What is she doing here?
She is standing in the glow of string lights, soft jazz humming through the speakers, and for a second, the whole damn room seems to go quiet.
She’s wearing this pale beige dress; it seems simple enough, but on her, it’s not that simple at all. The fabric looks light, like silk or satin, catching the low light as she moves, draping over her body in a way that makes it impossible not to look.
Thin straps rest against her shoulders, her skin kissed by the glow of the lights, and the neckline dips into this soft, subtle curve that pulls every last thought right out of my head.
The dress hugs her waist and flares gently at the hips, the hem floating above her knees, enough to stir memory and regret in equal measure.
Her hair’s down, loose, and little wild, soft waves framing her face like the night air had a hand in styling it. And when she tilts her head, scanning the crowd, the overhead lights slide along her skin like water. She isn’t trying to own the room. She just does.
I’m rooted to the damn floor, the glass sweating in my hand, my pulse kicking up as though it’s trying to tear through my chest.
Five days without her, and still, my body remembers every detail; the feel of her, the sound of her voice in the dark, the way her mouth tasted like honey when I kissed her.
I miss her. The thought hits so hard it nearly knocks the wind out of me, striking a place where logic doesn’t reach.

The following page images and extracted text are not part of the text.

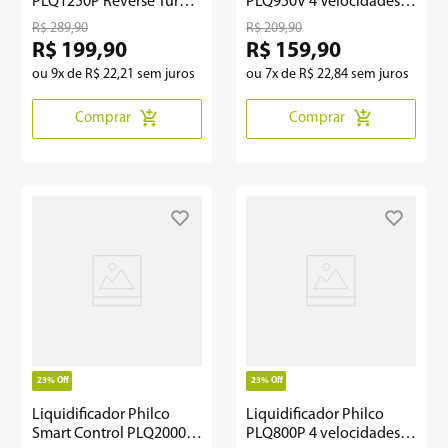
PLQ1250P Reverse Turbo
PLQ950V 4 Velocidades
1200W
900W
R$
289
,
90
R$
209
,
90
R$
199
,
90
R$
159
,
90
ou
9
x de
R$
22
,
21
sem juros
ou
7
x de
R$
22
,
84
sem juros
Comprar
Comprar
23%
Off
23%
Off
Liquidificador Philco
Liquidificador Philco
Smart Control PLQ2000
PLQ800P 4 velocidades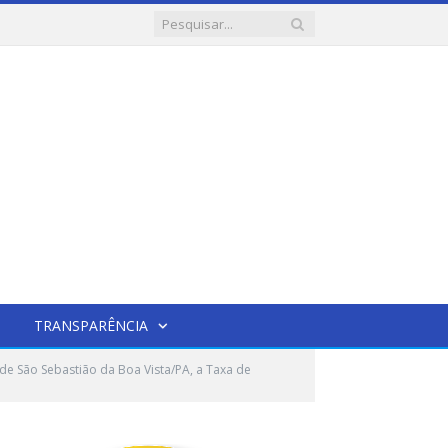
TRANSPARÊNCIA
 de São Sebastião da Boa Vista/PA, a Taxa de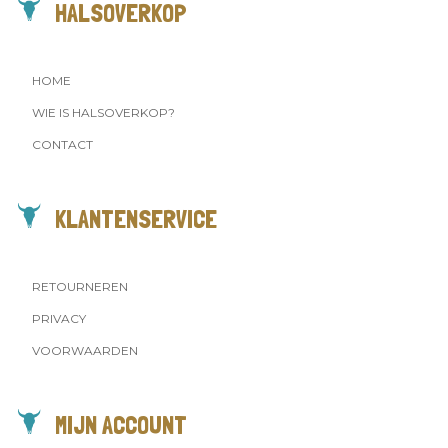
HALSOVERKOP
HOME
WIE IS HALSOVERKOP?
CONTACT
KLANTENSERVICE
RETOURNEREN
PRIVACY
VOORWAARDEN
MIJN ACCOUNT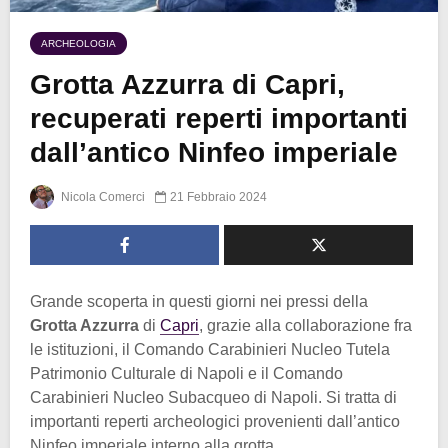
ARCHEOLOGIA
Grotta Azzurra di Capri,
recuperati reperti importanti
dall’antico Ninfeo imperiale
Nicola Comerci
21 Febbraio 2024
Grande scoperta in questi giorni nei pressi della
Grotta Azzurra
di
Capri
, grazie alla collaborazione fra
le istituzioni, il Comando Carabinieri Nucleo Tutela
Patrimonio Culturale di Napoli e il Comando
Carabinieri Nucleo Subacqueo di Napoli. Si tratta di
importanti reperti archeologici provenienti dall’antico
Ninfeo imperiale interno alla grotta.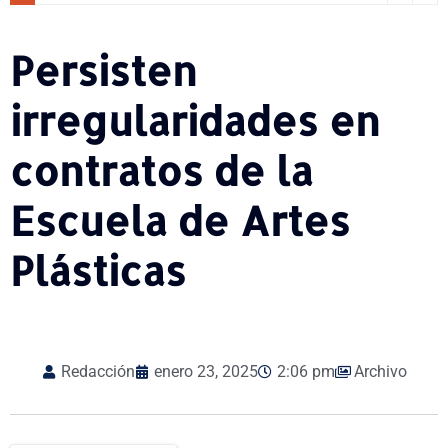
Persisten
irregularidades en
contratos de la
Escuela de Artes
Plásticas
Redacción
enero 23, 2025
2:06 pm
Archivo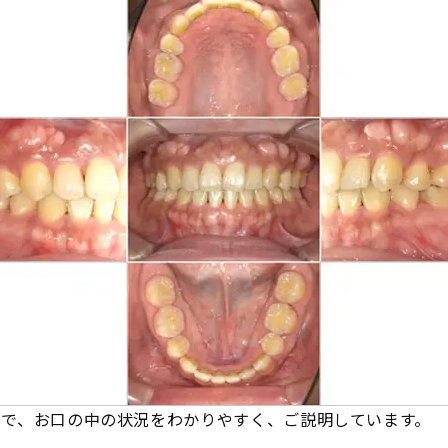
で、お口の中の状況をわかりやすく、ご説明しています。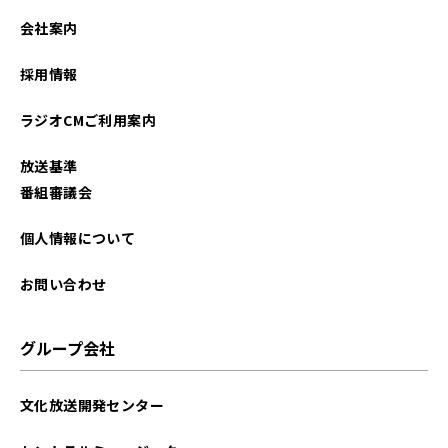
2021年08月
会社案内
採用情報
ラジオCMご利用案内
放送基準
番組審議会
個人情報について
お問い合わせ
グループ会社
文化放送開発センター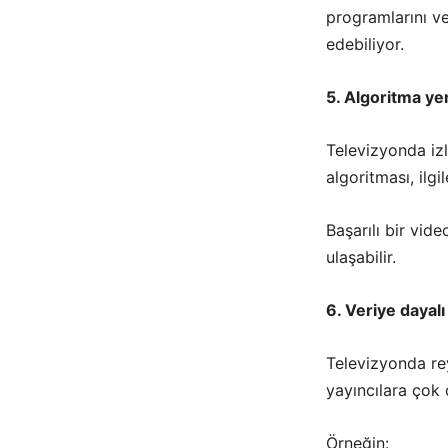
programlarını ve
edebiliyor.
5. Algoritma yen
Televizyonda izl
algoritması, ilgi
Başarılı bir vid
ulaşabilir.
6. Veriye dayalı
Televizyonda re
yayıncılara çok d
Örneğin:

The breath leaves my lungs before I even realize I’ve stopped holding it. My pulse jumps, heat tightening between my legs. And I know, just from the way my body responds to her presence, that I’ve never wanted anything so badly or been so afraid of it.

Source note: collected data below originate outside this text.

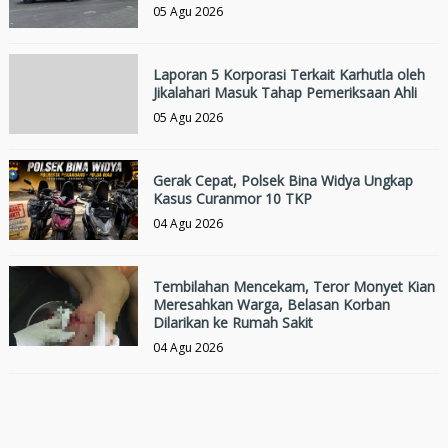
05 Agu 2026
Laporan 5 Korporasi Terkait Karhutla oleh
Jikalahari Masuk Tahap Pemeriksaan Ahli
05 Agu 2026
Gerak Cepat, Polsek Bina Widya Ungkap
Kasus Curanmor 10 TKP
04 Agu 2026
Tembilahan Mencekam, Teror Monyet Kian
Meresahkan Warga, Belasan Korban
Dilarikan ke Rumah Sakit
04 Agu 2026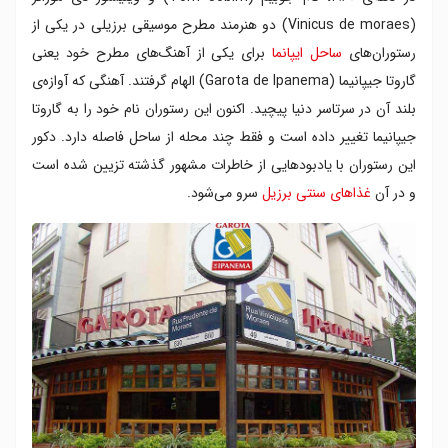
(Vinicus de moraes) دو هنرمند مطرح موسیقی برزیلی در یکی از
رستوران‌های
ساحل ایپانما
برای یکی از آهنگ‌های مطرح خود یعنی
گاروتا جیپانیما (Garota de Ipanema) الهام گرفتند. آهنگی که آوازه‌ی
بلند آن در سرتاسر دنیا پیچید. اکنون این رستوران نام خود را به گاروتا
جیپانیما تغییر داده است و فقط چند محله از ساحل فاصله دارد. دکور
این رستوران با یادبودهایی از خاطرات مشهور گذشته تزیین شده است
و در آن
غذاهای سنتی برزیل
سرو می‌شود.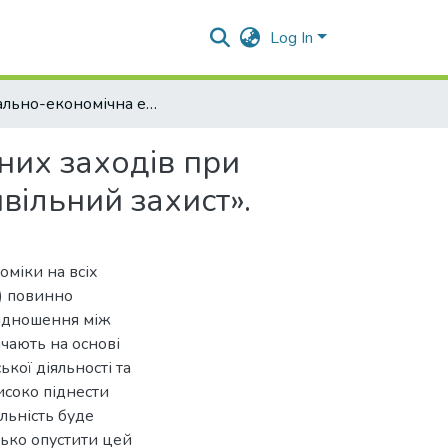
Log In
Соціально-економічна ефективність працеохоронних заходів при вивченні дисципліни «Охорона праці в галузі та цивільний захист».
них заходів при
вільний захист».
оміки на всіх
) повинно
ввідношення між
чають на основі
кої діяльності та
исоко піднести
льність буде
зько опустити цей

Beside me, Frank follows my gaze. His chuckle is low, roughened by years of smoke and coffee.
“Ah,” he says, clapping a heavy hand on my shoulder. “There she is.”
I glance at him, throat dry, trying to school my face into something resembling control. But Frank’s already shaking his head.
“Don’t bother, kid. You’ve got that look,” he says, grinning. “Same one I had when my wife walked into the VFW hall all those years ago. Like you’ve just seen the one thing you’d spend the rest of your life chasing, and you already know you screwed it up.”
My jaw tightens,the truth of it sharp and unmovable.
“Yeah,” I murmur, eyes still locked on her. “I know.”
Frank’s hand lands heavily on my shoulder, the solid, no-bullshit pat only he can give. He doesn’t say much, but his expression speaks volumes.
“I’ll leave you to it, kid.” He sounds almost amused. “You can stand here and let the night pass you by... or you can stop being a stubborn ass and go after what you want.”
Then he’s gone, vanishing into the crowd the way only Frank can, like a man who’s already lived through this exact moment and knows the ending but won’t spoil it for me.
I stay rooted to the same damn spot.
I should move. God knows I should. But I can’t.
My eyes stay locked on her, like breaking that line of sight would tear something open, I’m not sure I could patch it back together.
Kate.
She’s standing across the room with Emily and Rachel, their heads tipped together, laughter soft and easy rolling off her lips as if she hadn’t been haunting my every waking thought. Like the past five days didn’t affect her at all. Like I didn’t wreck something that night, I let her walk away.
And Christ, the way she looks tonight...
Beige. That dress- simple and soft- the color does nothing to shout for attention, but it doesn’t have to. It’s unfair, the way she can knock the wind out of me without even trying.
A sharp nudge snaps me out of it, shoulder to shoulder, the familiar scent of woodsmoke and cheap aftershave cutting through the stale air.
Liam.
“Damn,” he whistles under his breath, eyes locked across the room. “Didn’t know the newcomer renting out your cottage looked like that.”
Liam’s a good guy. A firefighter. Single father, solid as they come. He’s the kind of man who’s carried his own share of grief but still shows up for everyone else. I glance over at him, catching the look on his face. That easy, unfiltered appreciation.